━━━ Available data

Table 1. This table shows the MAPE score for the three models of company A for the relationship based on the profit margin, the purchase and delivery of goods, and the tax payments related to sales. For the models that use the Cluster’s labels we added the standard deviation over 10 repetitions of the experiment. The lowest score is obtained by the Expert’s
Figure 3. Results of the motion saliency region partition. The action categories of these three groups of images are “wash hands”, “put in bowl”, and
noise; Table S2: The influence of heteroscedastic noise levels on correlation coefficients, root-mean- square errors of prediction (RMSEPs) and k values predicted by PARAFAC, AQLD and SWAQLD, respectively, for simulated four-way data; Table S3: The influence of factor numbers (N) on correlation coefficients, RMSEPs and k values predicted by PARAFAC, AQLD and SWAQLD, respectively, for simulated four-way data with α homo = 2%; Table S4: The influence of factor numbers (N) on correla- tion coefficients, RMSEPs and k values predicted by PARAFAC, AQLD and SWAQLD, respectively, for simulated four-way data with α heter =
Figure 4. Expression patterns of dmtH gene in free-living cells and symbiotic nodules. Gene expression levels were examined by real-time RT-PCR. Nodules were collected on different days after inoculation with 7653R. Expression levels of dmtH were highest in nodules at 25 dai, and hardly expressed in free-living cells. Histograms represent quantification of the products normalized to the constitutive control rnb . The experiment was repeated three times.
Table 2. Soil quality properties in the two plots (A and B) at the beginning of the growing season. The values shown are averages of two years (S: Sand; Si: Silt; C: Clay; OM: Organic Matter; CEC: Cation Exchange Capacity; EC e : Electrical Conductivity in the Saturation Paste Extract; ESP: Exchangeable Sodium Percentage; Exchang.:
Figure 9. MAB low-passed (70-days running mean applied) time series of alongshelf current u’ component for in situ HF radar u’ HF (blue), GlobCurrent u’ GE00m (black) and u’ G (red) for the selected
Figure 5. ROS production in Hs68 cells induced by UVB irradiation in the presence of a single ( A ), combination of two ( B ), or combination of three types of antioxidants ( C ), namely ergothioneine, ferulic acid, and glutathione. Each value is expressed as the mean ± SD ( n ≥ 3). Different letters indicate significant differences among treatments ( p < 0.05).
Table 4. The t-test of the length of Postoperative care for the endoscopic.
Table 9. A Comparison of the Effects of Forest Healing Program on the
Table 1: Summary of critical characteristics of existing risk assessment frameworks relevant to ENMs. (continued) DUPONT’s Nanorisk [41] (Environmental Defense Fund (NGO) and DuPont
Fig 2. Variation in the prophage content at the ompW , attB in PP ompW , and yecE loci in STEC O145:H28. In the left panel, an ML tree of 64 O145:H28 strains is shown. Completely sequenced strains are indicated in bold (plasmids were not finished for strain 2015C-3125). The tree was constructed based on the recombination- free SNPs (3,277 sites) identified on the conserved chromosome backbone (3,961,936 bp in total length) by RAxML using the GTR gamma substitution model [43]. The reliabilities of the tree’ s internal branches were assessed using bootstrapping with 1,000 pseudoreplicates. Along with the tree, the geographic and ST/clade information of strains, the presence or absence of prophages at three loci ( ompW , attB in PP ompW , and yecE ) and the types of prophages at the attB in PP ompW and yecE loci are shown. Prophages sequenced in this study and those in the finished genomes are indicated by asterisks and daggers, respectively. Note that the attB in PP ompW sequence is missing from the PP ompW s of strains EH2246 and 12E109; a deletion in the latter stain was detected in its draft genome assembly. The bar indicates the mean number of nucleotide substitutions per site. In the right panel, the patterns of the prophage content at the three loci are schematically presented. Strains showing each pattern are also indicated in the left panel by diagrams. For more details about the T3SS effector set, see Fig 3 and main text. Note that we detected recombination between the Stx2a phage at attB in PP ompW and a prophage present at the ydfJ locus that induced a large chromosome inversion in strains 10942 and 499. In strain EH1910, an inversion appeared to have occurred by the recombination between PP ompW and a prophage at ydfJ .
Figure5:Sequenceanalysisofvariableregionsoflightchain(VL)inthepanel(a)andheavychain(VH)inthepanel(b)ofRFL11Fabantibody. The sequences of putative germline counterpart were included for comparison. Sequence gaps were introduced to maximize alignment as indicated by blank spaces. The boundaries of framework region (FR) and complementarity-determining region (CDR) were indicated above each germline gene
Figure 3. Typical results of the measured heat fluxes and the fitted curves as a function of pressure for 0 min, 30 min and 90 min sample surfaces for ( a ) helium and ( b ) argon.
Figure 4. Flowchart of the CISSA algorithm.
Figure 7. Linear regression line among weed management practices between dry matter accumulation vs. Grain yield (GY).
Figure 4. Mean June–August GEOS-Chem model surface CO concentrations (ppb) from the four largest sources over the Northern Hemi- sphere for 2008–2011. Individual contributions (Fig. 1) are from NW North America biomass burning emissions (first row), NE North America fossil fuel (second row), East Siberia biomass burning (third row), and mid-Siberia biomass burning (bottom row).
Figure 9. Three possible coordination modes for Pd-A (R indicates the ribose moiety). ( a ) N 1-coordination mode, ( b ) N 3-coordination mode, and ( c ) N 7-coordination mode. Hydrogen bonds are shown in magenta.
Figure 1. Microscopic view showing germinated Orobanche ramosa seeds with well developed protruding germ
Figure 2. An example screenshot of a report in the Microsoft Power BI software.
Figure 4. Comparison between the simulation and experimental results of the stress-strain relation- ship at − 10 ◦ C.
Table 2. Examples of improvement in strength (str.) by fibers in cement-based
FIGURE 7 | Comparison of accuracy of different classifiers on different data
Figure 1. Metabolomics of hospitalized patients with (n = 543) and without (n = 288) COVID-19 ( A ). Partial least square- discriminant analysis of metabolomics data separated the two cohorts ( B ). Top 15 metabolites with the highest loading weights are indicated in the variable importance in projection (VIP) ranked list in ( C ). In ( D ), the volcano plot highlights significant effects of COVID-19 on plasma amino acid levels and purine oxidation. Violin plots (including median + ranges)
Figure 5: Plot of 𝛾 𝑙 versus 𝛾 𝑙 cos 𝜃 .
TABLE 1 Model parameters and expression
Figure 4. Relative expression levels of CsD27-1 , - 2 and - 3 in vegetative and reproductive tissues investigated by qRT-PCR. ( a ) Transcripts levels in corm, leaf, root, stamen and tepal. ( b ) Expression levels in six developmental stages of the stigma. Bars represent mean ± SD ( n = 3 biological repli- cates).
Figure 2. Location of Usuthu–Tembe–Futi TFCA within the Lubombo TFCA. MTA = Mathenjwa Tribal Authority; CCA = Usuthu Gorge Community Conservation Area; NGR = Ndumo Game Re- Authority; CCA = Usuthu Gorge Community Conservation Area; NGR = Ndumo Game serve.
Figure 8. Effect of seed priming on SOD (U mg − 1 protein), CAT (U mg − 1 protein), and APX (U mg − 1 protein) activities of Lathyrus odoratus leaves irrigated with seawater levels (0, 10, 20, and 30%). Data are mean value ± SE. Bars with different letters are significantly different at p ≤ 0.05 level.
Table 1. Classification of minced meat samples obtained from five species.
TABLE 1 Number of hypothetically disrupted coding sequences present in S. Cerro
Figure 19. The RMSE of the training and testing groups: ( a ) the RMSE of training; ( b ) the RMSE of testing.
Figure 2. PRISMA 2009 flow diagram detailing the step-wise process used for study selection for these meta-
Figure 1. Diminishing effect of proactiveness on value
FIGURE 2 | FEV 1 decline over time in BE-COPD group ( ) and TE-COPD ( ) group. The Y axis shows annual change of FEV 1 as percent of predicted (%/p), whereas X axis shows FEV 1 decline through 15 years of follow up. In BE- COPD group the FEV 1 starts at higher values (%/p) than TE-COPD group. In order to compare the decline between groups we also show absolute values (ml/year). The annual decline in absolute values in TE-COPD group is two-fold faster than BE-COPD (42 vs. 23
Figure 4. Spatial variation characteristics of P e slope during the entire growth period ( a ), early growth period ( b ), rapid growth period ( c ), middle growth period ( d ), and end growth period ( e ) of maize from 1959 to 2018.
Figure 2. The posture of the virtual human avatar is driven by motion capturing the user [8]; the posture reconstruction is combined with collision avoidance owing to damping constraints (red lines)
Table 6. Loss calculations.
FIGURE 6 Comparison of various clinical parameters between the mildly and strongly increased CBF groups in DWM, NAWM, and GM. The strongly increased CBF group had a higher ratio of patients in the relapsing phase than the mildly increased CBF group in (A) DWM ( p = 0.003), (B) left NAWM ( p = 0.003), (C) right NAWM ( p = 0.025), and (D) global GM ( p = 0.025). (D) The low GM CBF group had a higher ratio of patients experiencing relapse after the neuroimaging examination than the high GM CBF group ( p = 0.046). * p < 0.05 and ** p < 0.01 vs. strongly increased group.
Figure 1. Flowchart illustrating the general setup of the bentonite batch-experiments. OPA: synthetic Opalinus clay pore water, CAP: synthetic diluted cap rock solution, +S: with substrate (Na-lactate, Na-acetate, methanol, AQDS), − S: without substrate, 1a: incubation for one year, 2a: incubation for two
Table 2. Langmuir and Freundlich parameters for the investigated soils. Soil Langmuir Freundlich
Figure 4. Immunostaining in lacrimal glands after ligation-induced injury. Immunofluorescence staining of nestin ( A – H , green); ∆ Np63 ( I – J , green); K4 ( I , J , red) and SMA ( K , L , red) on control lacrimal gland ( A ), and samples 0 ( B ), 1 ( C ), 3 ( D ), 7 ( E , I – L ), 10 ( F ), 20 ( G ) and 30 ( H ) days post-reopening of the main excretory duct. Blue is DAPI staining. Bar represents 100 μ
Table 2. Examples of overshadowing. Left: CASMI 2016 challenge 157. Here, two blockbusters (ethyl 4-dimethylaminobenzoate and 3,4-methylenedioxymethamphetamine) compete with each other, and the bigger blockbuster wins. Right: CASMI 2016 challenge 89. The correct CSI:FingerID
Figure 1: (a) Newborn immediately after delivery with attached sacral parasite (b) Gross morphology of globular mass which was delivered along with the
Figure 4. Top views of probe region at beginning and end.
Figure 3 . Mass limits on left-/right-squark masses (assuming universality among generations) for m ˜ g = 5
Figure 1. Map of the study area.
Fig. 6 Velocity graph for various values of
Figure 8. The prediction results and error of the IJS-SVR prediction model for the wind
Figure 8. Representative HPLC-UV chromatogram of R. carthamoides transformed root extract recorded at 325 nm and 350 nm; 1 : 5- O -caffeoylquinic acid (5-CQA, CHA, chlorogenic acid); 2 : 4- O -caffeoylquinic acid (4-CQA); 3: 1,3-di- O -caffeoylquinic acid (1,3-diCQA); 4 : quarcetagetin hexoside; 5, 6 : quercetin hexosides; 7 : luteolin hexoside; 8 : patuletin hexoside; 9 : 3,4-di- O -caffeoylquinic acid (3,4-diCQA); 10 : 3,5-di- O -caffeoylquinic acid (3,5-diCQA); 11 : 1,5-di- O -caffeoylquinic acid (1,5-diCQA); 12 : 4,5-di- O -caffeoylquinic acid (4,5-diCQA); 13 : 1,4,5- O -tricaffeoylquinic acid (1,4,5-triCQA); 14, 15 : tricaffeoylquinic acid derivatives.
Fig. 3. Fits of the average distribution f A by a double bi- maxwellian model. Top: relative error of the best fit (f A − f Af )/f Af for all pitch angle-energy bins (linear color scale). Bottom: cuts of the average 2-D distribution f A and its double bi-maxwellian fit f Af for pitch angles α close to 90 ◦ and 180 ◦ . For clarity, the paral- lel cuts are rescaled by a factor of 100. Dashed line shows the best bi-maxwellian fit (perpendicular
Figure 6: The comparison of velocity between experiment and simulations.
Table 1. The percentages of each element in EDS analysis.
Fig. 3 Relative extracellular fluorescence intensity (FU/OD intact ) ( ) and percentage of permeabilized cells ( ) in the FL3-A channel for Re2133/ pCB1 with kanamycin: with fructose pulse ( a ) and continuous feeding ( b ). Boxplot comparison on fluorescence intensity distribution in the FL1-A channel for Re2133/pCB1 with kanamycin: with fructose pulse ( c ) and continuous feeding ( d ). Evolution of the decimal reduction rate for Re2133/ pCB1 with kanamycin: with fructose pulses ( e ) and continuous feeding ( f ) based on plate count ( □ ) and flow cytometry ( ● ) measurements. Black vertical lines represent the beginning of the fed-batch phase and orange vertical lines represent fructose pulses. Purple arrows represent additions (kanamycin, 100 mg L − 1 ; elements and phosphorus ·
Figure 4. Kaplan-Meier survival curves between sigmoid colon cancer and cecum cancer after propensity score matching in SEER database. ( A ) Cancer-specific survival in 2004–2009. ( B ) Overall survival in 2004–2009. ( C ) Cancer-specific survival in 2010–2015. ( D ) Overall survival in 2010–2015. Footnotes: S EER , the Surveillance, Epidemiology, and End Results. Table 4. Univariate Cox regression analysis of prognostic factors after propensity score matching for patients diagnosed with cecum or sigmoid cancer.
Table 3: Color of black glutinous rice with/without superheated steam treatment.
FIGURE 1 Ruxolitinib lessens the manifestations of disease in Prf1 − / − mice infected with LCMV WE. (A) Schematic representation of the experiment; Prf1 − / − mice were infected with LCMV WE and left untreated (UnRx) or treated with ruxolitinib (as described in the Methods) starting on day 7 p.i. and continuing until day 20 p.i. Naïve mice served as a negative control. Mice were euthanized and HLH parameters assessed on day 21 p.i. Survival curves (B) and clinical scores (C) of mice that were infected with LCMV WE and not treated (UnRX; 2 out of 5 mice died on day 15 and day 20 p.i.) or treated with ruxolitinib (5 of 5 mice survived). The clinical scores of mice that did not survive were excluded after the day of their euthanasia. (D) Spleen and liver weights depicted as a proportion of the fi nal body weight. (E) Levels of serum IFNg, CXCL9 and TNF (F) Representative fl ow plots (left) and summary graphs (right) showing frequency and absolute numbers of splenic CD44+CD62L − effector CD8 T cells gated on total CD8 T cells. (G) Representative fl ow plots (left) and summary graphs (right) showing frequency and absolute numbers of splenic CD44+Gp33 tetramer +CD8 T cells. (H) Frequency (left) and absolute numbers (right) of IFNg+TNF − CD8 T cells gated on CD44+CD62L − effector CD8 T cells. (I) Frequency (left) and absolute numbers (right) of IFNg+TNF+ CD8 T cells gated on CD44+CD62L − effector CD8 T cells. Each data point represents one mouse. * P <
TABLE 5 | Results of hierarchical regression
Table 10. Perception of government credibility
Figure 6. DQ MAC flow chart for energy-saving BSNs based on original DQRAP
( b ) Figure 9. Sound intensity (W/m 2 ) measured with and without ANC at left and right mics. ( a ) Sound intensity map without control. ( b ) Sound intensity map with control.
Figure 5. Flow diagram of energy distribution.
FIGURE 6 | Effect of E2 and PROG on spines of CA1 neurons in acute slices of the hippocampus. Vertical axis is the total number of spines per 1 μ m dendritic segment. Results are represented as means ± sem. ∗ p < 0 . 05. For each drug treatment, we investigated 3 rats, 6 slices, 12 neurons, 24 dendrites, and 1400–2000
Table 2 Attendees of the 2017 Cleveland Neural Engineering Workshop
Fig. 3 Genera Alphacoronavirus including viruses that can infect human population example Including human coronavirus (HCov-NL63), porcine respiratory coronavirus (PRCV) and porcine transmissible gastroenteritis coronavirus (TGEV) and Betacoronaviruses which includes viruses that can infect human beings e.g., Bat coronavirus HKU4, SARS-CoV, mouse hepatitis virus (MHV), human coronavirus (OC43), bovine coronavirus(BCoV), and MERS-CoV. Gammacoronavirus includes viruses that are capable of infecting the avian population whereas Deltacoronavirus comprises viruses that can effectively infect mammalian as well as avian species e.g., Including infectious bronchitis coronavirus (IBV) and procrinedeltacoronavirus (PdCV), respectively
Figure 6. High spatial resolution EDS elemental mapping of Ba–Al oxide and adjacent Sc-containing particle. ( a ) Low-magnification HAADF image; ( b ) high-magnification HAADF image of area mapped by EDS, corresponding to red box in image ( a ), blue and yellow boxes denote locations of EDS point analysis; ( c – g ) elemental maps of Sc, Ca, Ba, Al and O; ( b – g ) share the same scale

━━━━━━

Using the entries above, give back exactly the line containing "Figure 4. Relative", the line containing "Figure 2. Location", and every line between them, and nothing else.

- _Output_:
Figure 4. Relative expression levels of CsD27-1 , - 2 and - 3 in vegetative and reproductive tissues investigated by qRT-PCR. ( a ) Transcripts levels in corm, leaf, root, stamen and tepal. ( b ) Expression levels in six developmental stages of the stigma. Bars represent mean ± SD ( n = 3 biological repli- cates).
Figure 2. Location of Usuthu–Tembe–Futi TFCA within the Lubombo TFCA. MTA = Mathenjwa Tribal Authority; CCA = Usuthu Gorge Community Conservation Area; NGR = Ndumo Game Re- Authority; CCA = Usuthu Gorge Community Conservation Area; NGR = Ndumo Game serve.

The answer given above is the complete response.